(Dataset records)
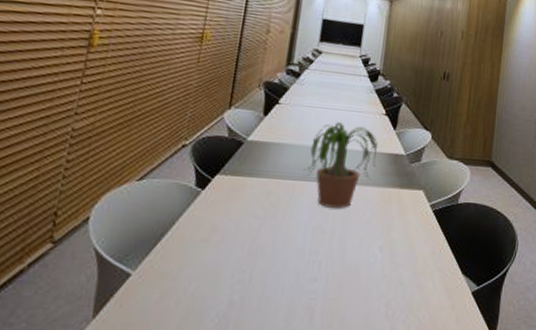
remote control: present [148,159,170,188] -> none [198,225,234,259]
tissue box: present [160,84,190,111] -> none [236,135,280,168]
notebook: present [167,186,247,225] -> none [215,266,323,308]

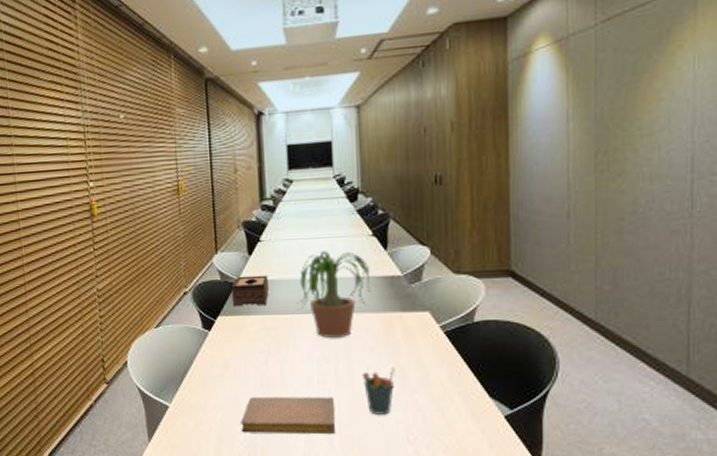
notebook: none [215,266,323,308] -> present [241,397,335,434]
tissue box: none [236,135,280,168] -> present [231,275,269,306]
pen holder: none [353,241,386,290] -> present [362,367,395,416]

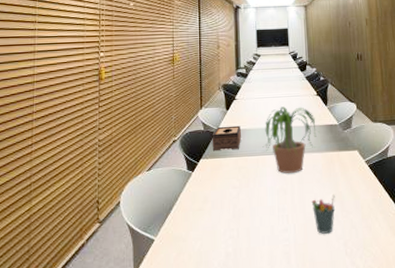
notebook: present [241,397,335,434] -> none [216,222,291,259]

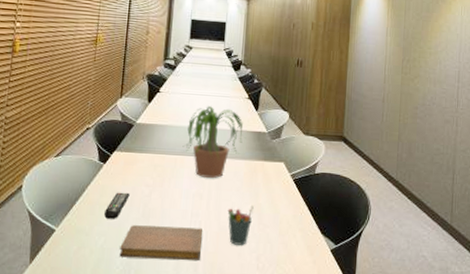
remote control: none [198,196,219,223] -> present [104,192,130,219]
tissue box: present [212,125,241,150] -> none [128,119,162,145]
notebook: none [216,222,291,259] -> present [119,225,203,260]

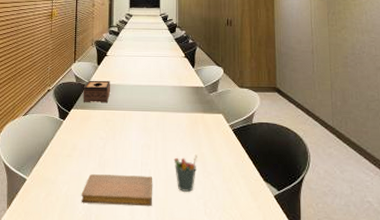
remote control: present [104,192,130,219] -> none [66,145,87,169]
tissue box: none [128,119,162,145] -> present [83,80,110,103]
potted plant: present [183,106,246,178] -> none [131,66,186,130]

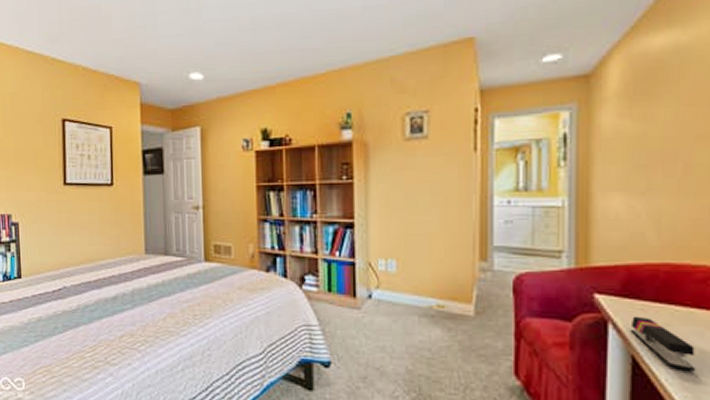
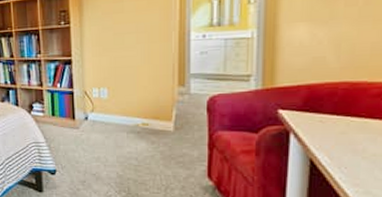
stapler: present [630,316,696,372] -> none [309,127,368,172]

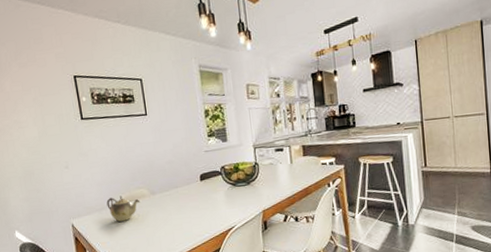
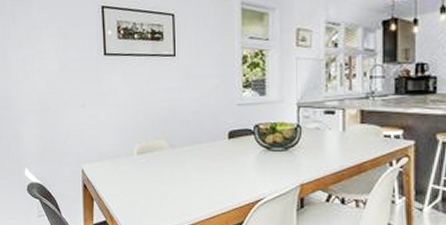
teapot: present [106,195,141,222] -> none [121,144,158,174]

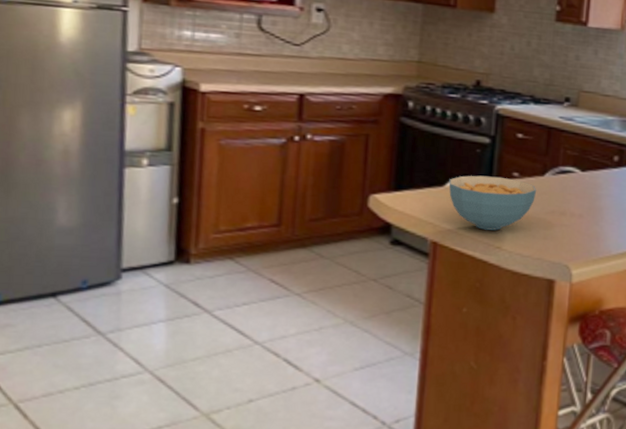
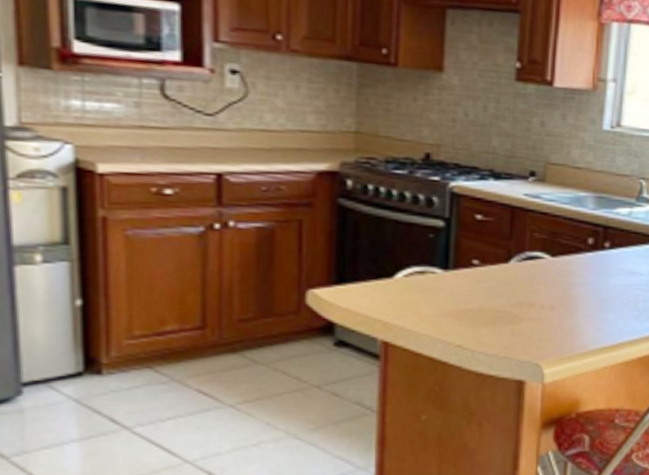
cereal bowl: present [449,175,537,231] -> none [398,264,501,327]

--- Problem details ---
The result should be a precise copy of all the entries, free of pictures.

--- Response area ---
remote control: present [148,159,170,188] -> none [198,225,234,259]
tissue box: present [160,84,190,111] -> none [236,135,280,168]
notebook: present [167,186,247,225] -> none [215,266,323,308]

notebook: none [215,266,323,308] -> present [241,397,335,434]
tissue box: none [236,135,280,168] -> present [231,275,269,306]
pen holder: none [353,241,386,290] -> present [362,367,395,416]

notebook: present [241,397,335,434] -> none [216,222,291,259]

remote control: none [198,196,219,223] -> present [104,192,130,219]
tissue box: present [212,125,241,150] -> none [128,119,162,145]
notebook: none [216,222,291,259] -> present [119,225,203,260]

remote control: present [104,192,130,219] -> none [66,145,87,169]
tissue box: none [128,119,162,145] -> present [83,80,110,103]
potted plant: present [183,106,246,178] -> none [131,66,186,130]

stapler: present [630,316,696,372] -> none [309,127,368,172]

teapot: present [106,195,141,222] -> none [121,144,158,174]

cereal bowl: present [449,175,537,231] -> none [398,264,501,327]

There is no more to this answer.